これらは2種以上を併用してもよい。酸成分と多価アル
コールは、前者/後者が1/1〜1/1.3(当量比)
の範囲で使用することが好まく、1/1.03〜1/
1.15がより好ましい。
【0009】不飽和ポリエステル(A)の製造には特に
制限はなく、例えば、上記酸成分とアルコール成分とを
縮合反応させ、両成分が反応するときに生じる水を系外
へ脱離させて行われる。このときの反応装置には、ガラ
ス、ステンレス製等のものが選ばれ、攪拌装置、水とア
ルコール成分の共沸によるアルコール成分の留出を防ぐ
ための分留装置、反応系の温度を高める加熱装置、この
加熱装置の温度制御装置、窒素などの吹込み装置等を備
えた反応装置を用いるのが好ましい。反応温度は150
℃以上とすることが好ましく、また酸化による副反応を
防止するために窒素、二酸化炭素などの不活性気体を通
気しながら行うことが好ましい。
【0010】反応は、酸成分およびアルコール成分を混
合した系を加熱し、生成する縮合水などの低分子化合物
を系外に除きながら進められる。これは好ましくは不活
性気体を通じることによる自然留出または減圧留出によ
って行われる。縮合水の留出を促進するため、トルエ
ン、キシレンなどの溶剤を共沸成分として系中に添加す
ることもできる。反応の進行は、一般に反応により生成
する留出分量の測定、末端の官能基の定量、反応系の粘
度の測定などにより知ることができる。
【0011】本発明に用いられる共重合性単量体(B)
としては、例えばスチレンもしくはクロルスチレン、ジ
ビニルベンゼン、ターシャリブチルスチレン、臭化スチ
レン等のスチレン誘導体、メタクリル酸メチル、メタク
リル酸エチル、アクリル酸エチル、アクリル酸ブチル等
のメタクリル酸またはアクリル酸(以下、(メタ)アク
リル酸と略す)のアルキルエステル、β−ヒドロキシメ
タクリル酸エチル、β−ヒドロキシアクリル酸エチル等
の(メタ)アクリル酸のヒドロキシアルキルエステル、
ジアリルフタレート、アクリルアミド、フェニルマレイ
ミドなどが用いられる。また、エチレングリコールジメ
タクリレート、ネオペンチルグリコールジメタクリレー
ト、トリメチールプロパントリメタクリレートなどの多
官能の(メタ)アクリル酸エステル類を用いることもで
きる。

+===+

演習課題 - 不飽和ポリエステルについての本文から、「の範囲で使用することが好まく、1/1.03〜1/」から「気しながら行うことが好ましい。」までの部分を、両端の語句も含めて一字一句そのまま書き写しなさい。

資料一覧 -
+===+

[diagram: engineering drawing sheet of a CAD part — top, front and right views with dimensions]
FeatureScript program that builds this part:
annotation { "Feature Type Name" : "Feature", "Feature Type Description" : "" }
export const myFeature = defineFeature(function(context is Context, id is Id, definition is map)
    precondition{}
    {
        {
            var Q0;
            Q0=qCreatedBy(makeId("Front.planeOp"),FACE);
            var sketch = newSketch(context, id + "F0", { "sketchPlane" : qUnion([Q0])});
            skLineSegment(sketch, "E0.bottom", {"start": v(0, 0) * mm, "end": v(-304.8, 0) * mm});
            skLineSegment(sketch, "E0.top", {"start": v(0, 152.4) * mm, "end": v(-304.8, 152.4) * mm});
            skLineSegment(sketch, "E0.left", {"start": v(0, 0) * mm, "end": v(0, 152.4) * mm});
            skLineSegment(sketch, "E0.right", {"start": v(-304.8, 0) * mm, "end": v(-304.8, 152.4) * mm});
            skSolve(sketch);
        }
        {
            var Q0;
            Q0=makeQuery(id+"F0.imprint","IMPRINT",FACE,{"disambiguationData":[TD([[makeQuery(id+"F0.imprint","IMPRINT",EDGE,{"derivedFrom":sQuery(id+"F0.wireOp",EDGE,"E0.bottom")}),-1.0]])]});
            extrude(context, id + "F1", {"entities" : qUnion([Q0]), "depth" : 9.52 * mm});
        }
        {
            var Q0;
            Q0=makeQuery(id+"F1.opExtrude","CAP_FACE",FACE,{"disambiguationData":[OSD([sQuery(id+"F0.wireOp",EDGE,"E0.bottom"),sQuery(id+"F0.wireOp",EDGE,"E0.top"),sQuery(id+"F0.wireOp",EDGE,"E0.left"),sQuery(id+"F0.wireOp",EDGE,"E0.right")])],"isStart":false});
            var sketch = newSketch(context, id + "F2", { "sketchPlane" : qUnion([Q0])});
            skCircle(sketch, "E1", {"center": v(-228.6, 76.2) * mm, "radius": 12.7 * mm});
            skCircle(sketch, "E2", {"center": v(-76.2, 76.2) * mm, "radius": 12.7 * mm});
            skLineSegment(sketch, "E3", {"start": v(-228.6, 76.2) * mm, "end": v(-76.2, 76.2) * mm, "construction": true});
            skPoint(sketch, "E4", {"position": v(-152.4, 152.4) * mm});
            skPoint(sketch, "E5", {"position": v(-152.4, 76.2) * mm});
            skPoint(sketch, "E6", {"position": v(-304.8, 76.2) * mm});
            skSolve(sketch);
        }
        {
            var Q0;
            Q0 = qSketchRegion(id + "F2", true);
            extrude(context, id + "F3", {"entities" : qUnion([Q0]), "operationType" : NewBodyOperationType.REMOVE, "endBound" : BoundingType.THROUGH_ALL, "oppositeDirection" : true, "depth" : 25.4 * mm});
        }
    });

+===+

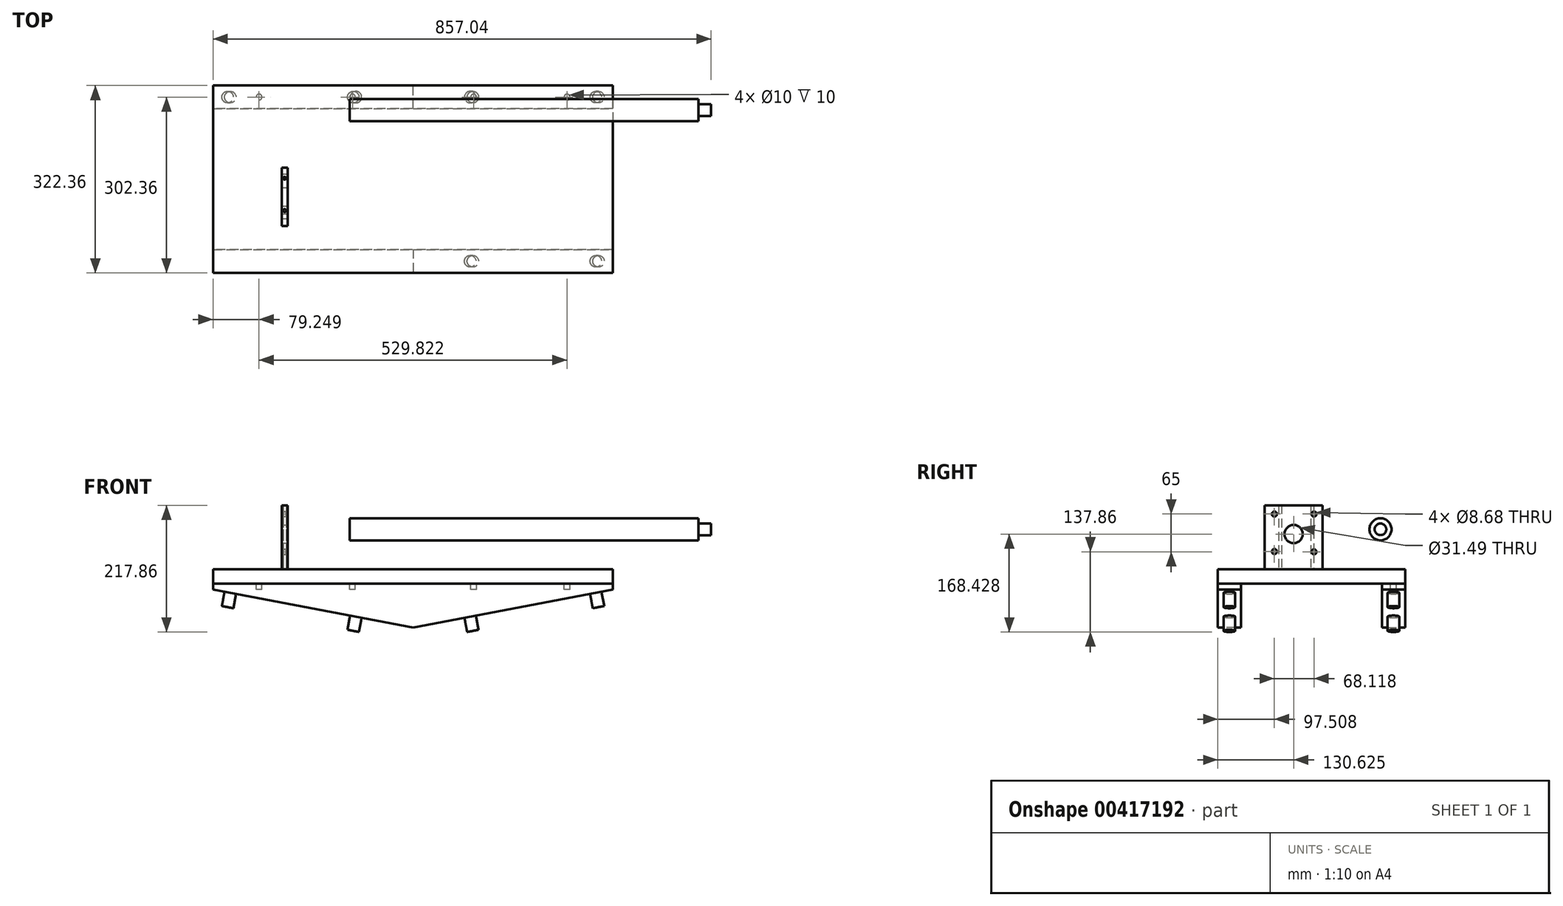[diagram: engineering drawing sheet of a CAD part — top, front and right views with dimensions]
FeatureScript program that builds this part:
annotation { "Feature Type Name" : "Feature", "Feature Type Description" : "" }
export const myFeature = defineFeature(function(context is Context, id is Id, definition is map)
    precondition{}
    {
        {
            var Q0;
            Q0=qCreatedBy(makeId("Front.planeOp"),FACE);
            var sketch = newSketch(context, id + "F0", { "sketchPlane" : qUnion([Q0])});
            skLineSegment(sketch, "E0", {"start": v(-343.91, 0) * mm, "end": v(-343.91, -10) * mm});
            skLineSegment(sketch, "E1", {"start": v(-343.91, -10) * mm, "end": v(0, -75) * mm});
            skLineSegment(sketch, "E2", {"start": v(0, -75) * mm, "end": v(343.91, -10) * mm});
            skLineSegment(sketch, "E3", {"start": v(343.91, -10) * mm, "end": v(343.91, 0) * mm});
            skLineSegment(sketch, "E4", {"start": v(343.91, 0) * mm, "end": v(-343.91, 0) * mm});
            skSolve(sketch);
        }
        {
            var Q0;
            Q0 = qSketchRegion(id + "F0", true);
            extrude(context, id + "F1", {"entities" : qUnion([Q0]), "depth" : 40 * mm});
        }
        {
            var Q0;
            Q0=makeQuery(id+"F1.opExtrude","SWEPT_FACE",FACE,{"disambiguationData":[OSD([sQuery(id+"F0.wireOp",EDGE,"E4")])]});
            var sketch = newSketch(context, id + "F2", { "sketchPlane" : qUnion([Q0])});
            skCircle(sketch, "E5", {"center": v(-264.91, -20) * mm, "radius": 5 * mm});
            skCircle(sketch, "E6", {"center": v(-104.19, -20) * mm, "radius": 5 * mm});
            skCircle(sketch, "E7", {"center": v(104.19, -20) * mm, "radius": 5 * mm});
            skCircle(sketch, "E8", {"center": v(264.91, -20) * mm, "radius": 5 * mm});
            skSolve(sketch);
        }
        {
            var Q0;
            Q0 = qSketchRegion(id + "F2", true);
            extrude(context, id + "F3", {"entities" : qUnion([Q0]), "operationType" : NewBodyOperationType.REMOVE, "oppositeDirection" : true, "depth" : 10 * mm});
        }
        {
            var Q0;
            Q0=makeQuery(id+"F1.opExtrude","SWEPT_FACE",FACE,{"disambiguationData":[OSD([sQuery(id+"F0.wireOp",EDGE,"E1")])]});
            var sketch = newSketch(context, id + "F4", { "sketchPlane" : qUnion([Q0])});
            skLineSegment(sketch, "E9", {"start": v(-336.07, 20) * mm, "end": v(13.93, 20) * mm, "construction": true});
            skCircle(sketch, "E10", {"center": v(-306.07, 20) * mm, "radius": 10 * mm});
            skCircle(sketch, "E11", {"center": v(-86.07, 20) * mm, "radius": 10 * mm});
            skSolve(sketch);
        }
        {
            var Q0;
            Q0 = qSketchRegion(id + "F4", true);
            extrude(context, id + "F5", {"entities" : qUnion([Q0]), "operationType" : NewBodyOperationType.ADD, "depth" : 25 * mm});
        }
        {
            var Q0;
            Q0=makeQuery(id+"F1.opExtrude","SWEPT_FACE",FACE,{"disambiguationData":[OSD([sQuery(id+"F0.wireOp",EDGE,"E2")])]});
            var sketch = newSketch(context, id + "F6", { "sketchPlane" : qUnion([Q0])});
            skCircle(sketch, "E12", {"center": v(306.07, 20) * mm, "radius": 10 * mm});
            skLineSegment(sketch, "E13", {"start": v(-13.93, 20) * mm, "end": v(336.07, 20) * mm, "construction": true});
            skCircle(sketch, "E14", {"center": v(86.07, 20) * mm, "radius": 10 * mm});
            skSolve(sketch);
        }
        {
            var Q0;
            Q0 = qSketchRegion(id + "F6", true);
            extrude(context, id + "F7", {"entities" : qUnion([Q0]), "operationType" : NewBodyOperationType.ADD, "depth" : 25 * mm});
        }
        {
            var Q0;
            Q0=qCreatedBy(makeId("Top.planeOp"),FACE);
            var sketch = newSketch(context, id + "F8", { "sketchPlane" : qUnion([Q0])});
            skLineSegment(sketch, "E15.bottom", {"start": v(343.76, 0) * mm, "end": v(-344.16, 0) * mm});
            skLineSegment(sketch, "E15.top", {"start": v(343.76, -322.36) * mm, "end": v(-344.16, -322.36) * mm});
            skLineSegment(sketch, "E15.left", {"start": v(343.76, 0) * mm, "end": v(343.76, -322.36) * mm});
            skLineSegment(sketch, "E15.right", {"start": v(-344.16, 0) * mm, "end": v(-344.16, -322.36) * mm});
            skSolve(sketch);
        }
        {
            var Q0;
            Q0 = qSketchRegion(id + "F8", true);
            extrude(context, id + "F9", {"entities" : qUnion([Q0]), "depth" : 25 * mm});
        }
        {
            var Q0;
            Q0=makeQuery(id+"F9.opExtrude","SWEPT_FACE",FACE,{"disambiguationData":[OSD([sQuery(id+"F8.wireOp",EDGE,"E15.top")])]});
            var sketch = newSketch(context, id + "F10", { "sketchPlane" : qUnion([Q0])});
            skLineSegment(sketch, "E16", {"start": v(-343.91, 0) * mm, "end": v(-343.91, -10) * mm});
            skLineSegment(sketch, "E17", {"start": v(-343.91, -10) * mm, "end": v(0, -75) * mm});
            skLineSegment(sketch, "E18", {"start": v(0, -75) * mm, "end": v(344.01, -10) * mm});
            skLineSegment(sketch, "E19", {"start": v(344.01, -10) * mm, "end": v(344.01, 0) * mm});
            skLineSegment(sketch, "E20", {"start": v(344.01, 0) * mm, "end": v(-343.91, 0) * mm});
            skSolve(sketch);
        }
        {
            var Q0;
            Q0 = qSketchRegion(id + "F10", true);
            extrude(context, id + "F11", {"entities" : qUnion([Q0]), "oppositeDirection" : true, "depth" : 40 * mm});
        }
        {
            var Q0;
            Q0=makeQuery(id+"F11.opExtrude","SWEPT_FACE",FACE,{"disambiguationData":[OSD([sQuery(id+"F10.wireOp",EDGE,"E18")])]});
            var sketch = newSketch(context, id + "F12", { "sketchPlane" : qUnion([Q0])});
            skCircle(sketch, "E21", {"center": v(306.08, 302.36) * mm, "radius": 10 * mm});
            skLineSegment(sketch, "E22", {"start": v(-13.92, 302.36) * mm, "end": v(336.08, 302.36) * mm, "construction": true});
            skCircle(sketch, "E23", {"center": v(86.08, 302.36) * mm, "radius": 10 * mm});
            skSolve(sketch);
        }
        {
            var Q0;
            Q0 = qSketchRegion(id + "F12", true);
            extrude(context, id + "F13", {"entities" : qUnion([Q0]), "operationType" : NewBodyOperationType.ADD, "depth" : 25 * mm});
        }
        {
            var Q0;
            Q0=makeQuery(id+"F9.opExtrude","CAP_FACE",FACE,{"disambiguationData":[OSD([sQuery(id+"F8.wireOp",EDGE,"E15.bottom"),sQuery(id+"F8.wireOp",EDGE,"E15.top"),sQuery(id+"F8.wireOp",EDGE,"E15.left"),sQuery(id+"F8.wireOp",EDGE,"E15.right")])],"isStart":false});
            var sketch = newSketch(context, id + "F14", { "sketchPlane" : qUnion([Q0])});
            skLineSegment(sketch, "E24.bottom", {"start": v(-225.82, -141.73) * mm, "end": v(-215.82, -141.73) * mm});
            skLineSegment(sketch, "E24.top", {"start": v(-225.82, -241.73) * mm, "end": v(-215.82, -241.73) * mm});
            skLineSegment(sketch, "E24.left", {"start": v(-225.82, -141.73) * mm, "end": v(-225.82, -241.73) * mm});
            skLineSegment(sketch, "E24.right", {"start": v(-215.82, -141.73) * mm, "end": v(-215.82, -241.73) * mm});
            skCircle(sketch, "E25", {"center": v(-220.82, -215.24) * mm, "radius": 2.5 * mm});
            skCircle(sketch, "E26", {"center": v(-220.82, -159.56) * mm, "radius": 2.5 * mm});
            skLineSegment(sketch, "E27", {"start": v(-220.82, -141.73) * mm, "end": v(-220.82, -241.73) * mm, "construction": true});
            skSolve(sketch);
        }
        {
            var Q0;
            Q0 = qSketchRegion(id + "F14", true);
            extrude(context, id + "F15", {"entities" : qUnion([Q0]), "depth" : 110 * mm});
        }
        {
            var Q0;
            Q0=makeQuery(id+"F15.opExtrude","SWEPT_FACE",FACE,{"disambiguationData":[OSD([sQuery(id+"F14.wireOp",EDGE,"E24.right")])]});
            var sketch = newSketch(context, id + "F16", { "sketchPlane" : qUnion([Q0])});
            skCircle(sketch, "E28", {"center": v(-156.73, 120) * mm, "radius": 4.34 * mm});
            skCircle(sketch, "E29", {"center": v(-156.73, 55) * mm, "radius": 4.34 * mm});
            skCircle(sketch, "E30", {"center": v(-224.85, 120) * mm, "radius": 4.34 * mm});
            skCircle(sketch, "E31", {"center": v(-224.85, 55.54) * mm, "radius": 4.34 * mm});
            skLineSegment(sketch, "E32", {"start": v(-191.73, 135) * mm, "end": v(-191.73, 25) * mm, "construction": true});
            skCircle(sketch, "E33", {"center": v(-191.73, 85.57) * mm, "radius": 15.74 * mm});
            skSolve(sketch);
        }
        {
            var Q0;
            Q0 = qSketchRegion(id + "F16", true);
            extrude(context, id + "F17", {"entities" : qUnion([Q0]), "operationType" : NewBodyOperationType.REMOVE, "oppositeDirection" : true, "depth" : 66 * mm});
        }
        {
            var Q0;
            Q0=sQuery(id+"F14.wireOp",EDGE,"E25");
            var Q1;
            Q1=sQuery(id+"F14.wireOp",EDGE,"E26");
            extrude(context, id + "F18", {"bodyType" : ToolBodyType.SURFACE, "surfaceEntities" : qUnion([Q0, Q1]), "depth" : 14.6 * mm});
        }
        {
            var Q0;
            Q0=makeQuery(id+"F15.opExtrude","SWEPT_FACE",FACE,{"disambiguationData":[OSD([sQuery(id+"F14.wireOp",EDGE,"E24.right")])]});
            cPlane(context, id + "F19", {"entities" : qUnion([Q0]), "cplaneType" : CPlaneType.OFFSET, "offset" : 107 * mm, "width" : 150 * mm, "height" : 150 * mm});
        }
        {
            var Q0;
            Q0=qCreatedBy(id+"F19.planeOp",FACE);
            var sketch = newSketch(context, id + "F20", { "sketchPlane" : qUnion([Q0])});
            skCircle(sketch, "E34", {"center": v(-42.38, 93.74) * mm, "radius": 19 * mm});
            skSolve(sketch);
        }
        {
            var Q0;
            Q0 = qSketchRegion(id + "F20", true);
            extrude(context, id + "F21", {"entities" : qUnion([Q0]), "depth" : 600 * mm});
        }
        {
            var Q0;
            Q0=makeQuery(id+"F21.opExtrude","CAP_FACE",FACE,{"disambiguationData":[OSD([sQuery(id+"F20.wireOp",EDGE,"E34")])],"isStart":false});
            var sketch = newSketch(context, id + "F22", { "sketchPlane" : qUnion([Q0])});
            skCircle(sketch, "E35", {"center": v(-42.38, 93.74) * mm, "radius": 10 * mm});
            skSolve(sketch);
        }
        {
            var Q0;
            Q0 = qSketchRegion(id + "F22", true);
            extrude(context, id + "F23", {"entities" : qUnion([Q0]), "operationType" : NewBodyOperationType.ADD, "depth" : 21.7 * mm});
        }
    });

+===+

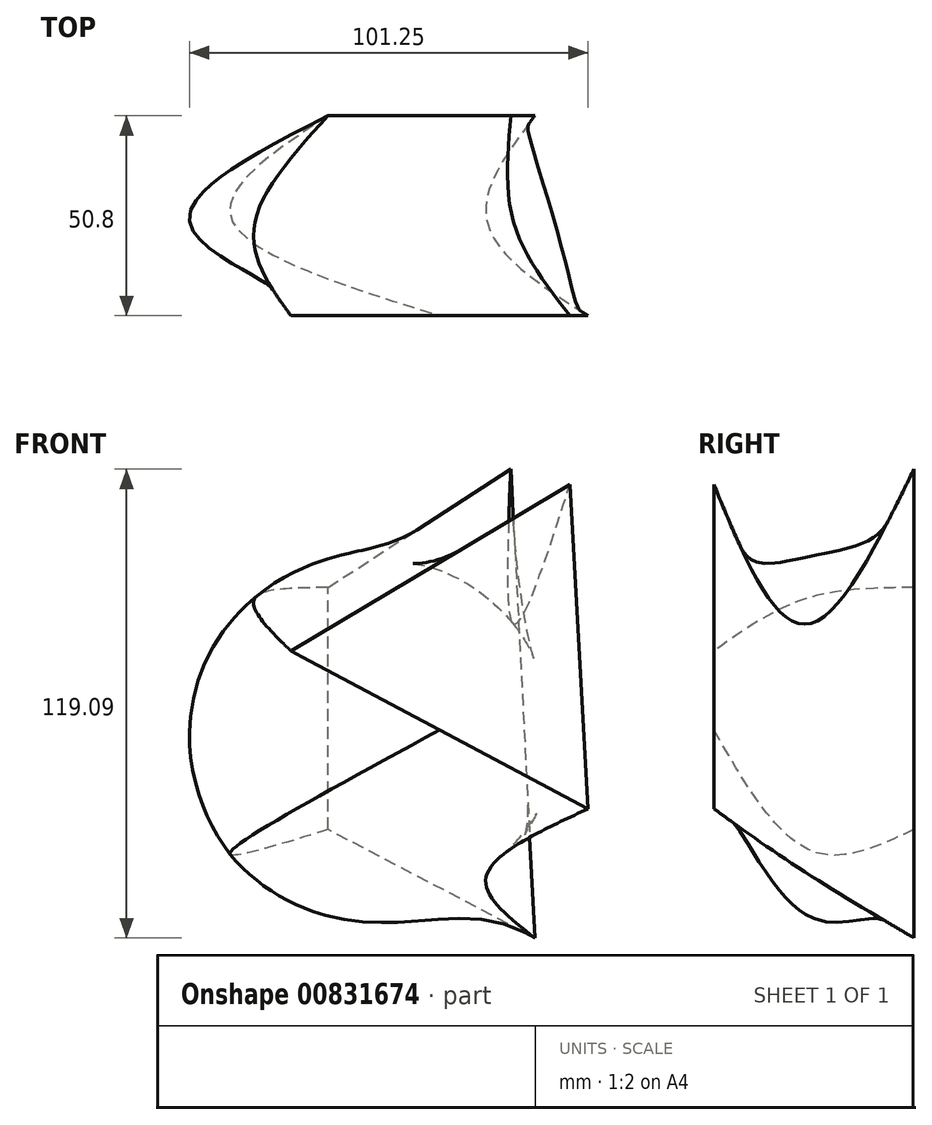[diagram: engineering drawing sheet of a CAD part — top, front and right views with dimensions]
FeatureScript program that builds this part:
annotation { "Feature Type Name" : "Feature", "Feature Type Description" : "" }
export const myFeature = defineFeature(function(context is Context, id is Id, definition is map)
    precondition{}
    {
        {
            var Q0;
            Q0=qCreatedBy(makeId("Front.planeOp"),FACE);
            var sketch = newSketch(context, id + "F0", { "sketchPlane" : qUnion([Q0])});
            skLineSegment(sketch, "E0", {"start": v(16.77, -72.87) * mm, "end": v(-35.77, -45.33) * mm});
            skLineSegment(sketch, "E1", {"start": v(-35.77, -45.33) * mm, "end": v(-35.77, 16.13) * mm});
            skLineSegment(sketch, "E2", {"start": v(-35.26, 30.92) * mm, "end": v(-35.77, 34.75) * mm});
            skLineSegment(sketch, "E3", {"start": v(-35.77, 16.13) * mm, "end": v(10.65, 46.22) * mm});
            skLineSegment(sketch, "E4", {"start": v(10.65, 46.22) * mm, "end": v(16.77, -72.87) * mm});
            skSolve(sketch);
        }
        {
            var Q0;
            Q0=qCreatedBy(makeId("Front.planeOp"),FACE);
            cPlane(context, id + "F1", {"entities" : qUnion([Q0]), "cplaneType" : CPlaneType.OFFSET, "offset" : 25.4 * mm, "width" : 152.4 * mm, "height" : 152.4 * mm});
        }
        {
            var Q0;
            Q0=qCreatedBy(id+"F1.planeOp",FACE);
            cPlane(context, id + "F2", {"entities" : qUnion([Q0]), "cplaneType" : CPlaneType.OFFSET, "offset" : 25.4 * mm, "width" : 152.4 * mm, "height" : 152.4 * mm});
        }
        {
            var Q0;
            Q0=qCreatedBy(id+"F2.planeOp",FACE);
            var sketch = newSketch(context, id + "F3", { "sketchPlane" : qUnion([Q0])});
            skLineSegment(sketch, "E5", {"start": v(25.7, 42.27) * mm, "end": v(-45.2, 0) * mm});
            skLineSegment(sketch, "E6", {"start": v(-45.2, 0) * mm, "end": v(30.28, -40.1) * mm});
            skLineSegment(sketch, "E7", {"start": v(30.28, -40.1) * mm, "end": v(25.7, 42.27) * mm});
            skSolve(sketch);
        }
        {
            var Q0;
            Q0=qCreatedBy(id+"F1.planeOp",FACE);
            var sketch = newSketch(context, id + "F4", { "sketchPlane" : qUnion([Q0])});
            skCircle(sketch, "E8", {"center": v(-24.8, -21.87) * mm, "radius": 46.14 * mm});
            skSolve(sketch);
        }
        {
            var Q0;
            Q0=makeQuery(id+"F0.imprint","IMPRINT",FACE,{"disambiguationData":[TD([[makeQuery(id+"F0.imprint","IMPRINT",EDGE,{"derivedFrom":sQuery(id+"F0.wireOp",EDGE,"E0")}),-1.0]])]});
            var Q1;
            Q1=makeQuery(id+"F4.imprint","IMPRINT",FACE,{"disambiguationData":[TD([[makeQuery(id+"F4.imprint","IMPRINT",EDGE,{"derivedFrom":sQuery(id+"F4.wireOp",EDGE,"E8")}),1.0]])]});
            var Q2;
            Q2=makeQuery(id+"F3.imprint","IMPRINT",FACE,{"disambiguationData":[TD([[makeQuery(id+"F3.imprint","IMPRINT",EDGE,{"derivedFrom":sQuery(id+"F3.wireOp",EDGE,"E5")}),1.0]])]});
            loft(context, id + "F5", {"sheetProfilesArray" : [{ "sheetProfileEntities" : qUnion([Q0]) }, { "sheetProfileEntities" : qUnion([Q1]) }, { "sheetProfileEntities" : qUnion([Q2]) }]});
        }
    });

+===+

解答例 -
の範囲で使用することが好まく、1/1.03〜1/
1.15がより好ましい。
【0009】不飽和ポリエステル(A)の製造には特に
制限はなく、例えば、上記酸成分とアルコール成分とを
縮合反応させ、両成分が反応するときに生じる水を系外
へ脱離させて行われる。このときの反応装置には、ガラ
ス、ステンレス製等のものが選ばれ、攪拌装置、水とア
ルコール成分の共沸によるアルコール成分の留出を防ぐ
ための分留装置、反応系の温度を高める加熱装置、この
加熱装置の温度制御装置、窒素などの吹込み装置等を備
えた反応装置を用いるのが好ましい。反応温度は150
℃以上とすることが好ましく、また酸化による副反応を
防止するために窒素、二酸化炭素などの不活性気体を通
気しながら行うことが好ましい。